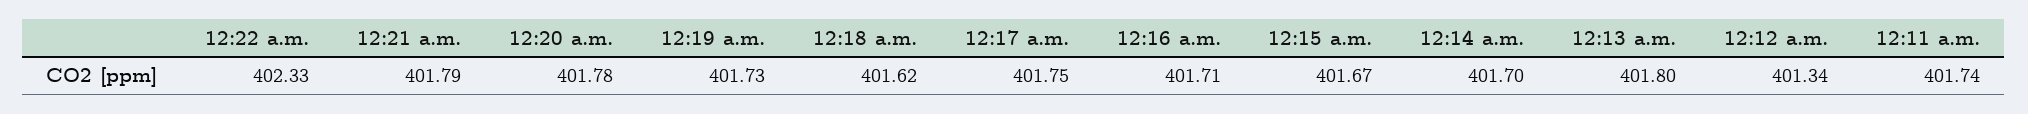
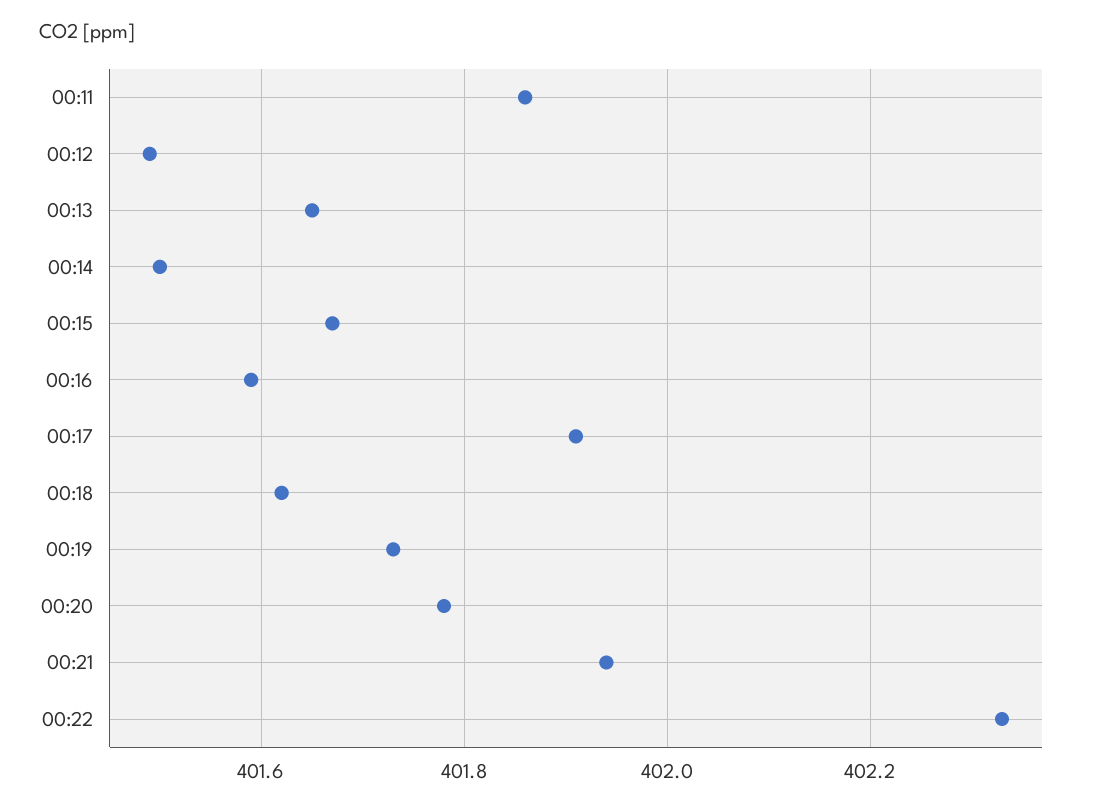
  {
    "12:22 a.m.": 402.33,
-   "12:21 a.m.": 401.79,
+   "12:21 a.m.": 401.95,
    "12:20 a.m.": 401.78,
    "12:19 a.m.": 401.73,
    "12:18 a.m.": 401.62,
-   "12:17 a.m.": 401.75,
+   "12:17 a.m.": 401.9,
-   "12:16 a.m.": 401.71,
+   "12:16 a.m.": 401.6,
    "12:15 a.m.": 401.67,
-   "12:14 a.m.": 401.7,
+   "12:14 a.m.": 401.5,
-   "12:13 a.m.": 401.8,
+   "12:13 a.m.": 401.65,
-   "12:12 a.m.": 401.34,
+   "12:12 a.m.": 401.5,
-   "12:11 a.m.": 401.74
+   "12:11 a.m.": 401.85
  }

# # # # #

Work request: Each record must be returned exactly as it stands, and the images omitted.

Answer for the task:
  {
    "12:22 a.m.": 402.33,
-   "12:21 a.m.": 401.79,
+   "12:21 a.m.": 401.95,
    "12:20 a.m.": 401.78,
    "12:19 a.m.": 401.73,
    "12:18 a.m.": 401.62,
-   "12:17 a.m.": 401.75,
+   "12:17 a.m.": 401.9,
-   "12:16 a.m.": 401.71,
+   "12:16 a.m.": 401.6,
    "12:15 a.m.": 401.67,
-   "12:14 a.m.": 401.7,
+   "12:14 a.m.": 401.5,
-   "12:13 a.m.": 401.8,
+   "12:13 a.m.": 401.65,
-   "12:12 a.m.": 401.34,
+   "12:12 a.m.": 401.5,
-   "12:11 a.m.": 401.74
+   "12:11 a.m.": 401.85
  }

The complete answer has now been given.